2022-06-10T10:38:36.450Z


The temptation to make a language the property of the politician of the territory that governs it persists, because bad politics will not see in the language anything other than the expression of the power of the person who speaks it.


The great protagonists of any professional success are usually so because some secondary, superior or inferior to them, is in charge of maintaining the background against which they stand out as figures.

The journalist Barry Sussman (1934-2022) was one of those essential secondary.

The news of his death a few days ago has received discreet attention in the media.

The role he had in his professional life was repeated after his death;

Sussman was the necessary facilitator of the media environment in which one of the greatest demonstrations of the need for free journalism took place: the discovery of the Watergate plot.

Those who shone as protagonists of the story were Bob Woodward and Carl Bernstein, reporters for

The Washington Post

;

the brave intuition of who was then his boss, Sussman, a local news editor, was essential to uncover an illegal wiretapping plot encouraged by the US government.

The Watergate scandal cost President Richard Nixon his job and led Woodward, Bernstein and their newspaper to win the Pulitzer Prize in 1973. The

Watergate affair

is still used today as an example of the highest level of ability that journalism can have. to control the excesses and temptations that power can build on its land of apparent impunity.

For those of us who were not contemporaries of that scandal, this exceptional and fast-paced journalistic episode is known to us by the films that have been based on it.

All the President's Men

(1976), with Robert Redford and Dustin Hoffman as reporters, is perhaps the best known of them.

I want to recall here a phrase from that film, outdated today in its original sense, but current in what it connotes.

It occurs at the beginning of the story, when journalists begin to poll a list of names of government-protected agents in the service of espionage.

One of the journalists calls a possible implicated person on the phone, on the other side a hubbub of children playing and voices in Spanish are heard that evoke a Cuban house full of people and noise.

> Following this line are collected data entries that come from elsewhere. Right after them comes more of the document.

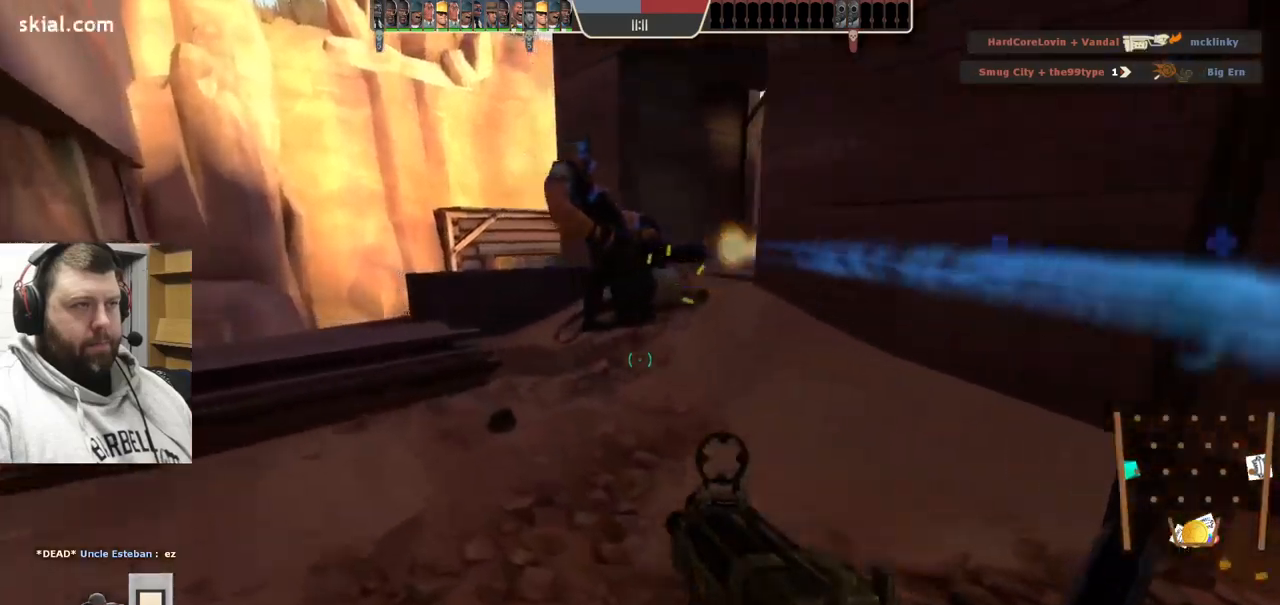
{"buttons": [], "left_stick": "up-left", "right_stick": "center", "events": []}
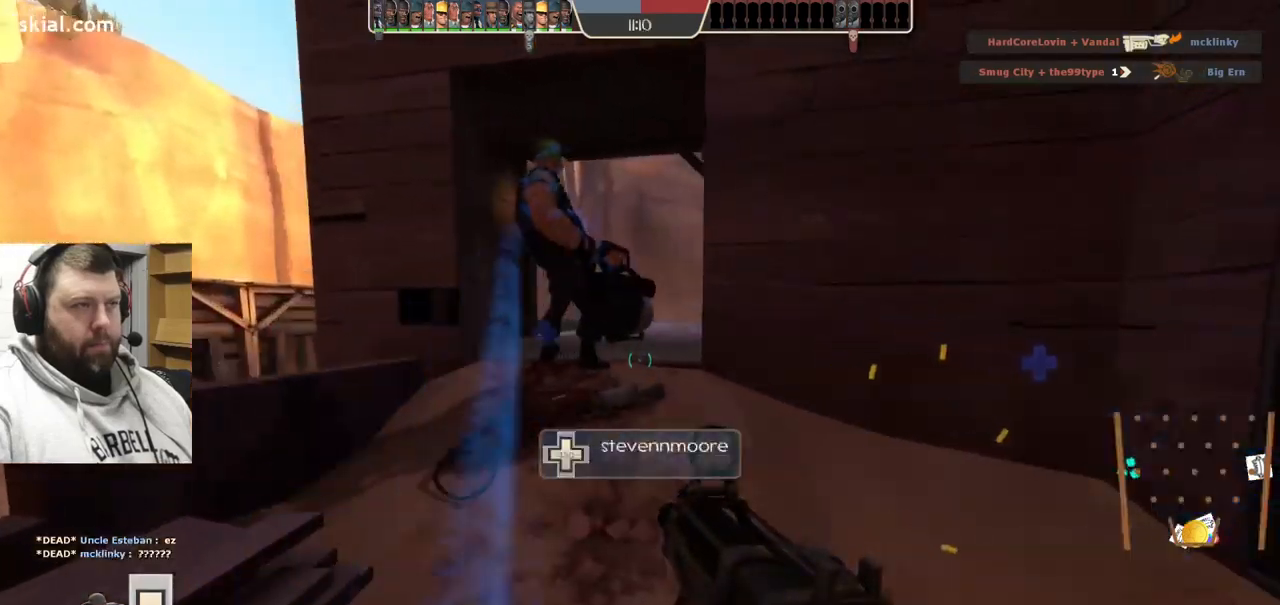
{"buttons": [], "left_stick": "up", "right_stick": "center", "events": [[334, "left_stick", "up"]]}
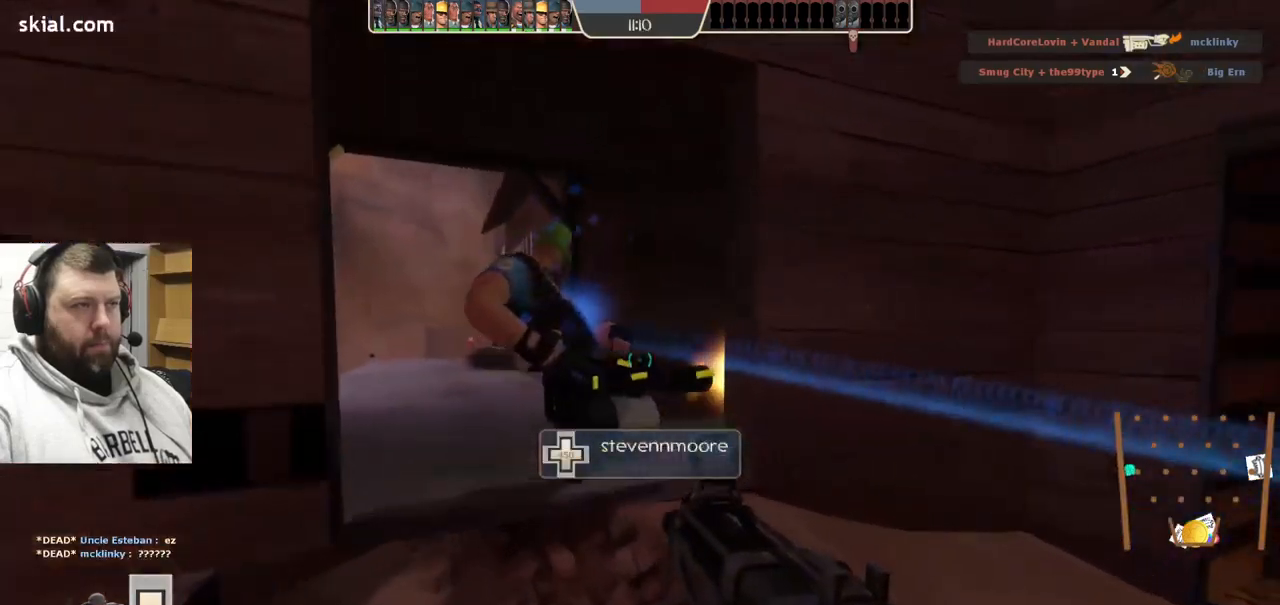
{"buttons": [], "left_stick": "up", "right_stick": "center", "events": [[150, "right_stick", "left"], [217, "right_stick", "center"]]}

Desperate to make himself understood, the character played by Robert Redford covers the receiver and shouts in the newsroom a phrase that was dubbed into Spanish as: "Does anyone speak the language of Fidel Castro?"

No partner answers;

the journalist hangs up.

It's sad, but it seems that it was.

In the 1970s, with the missile crisis still fresh and Latino migration still lower than that of other latitudes, Spanish was for an average American the language of a dictator who was feared as much as he was attacked from the Capitol. .

The quota of power attributed to the Spanish in the United States in this film was amazingly small and was symbolized in a single person: Castro.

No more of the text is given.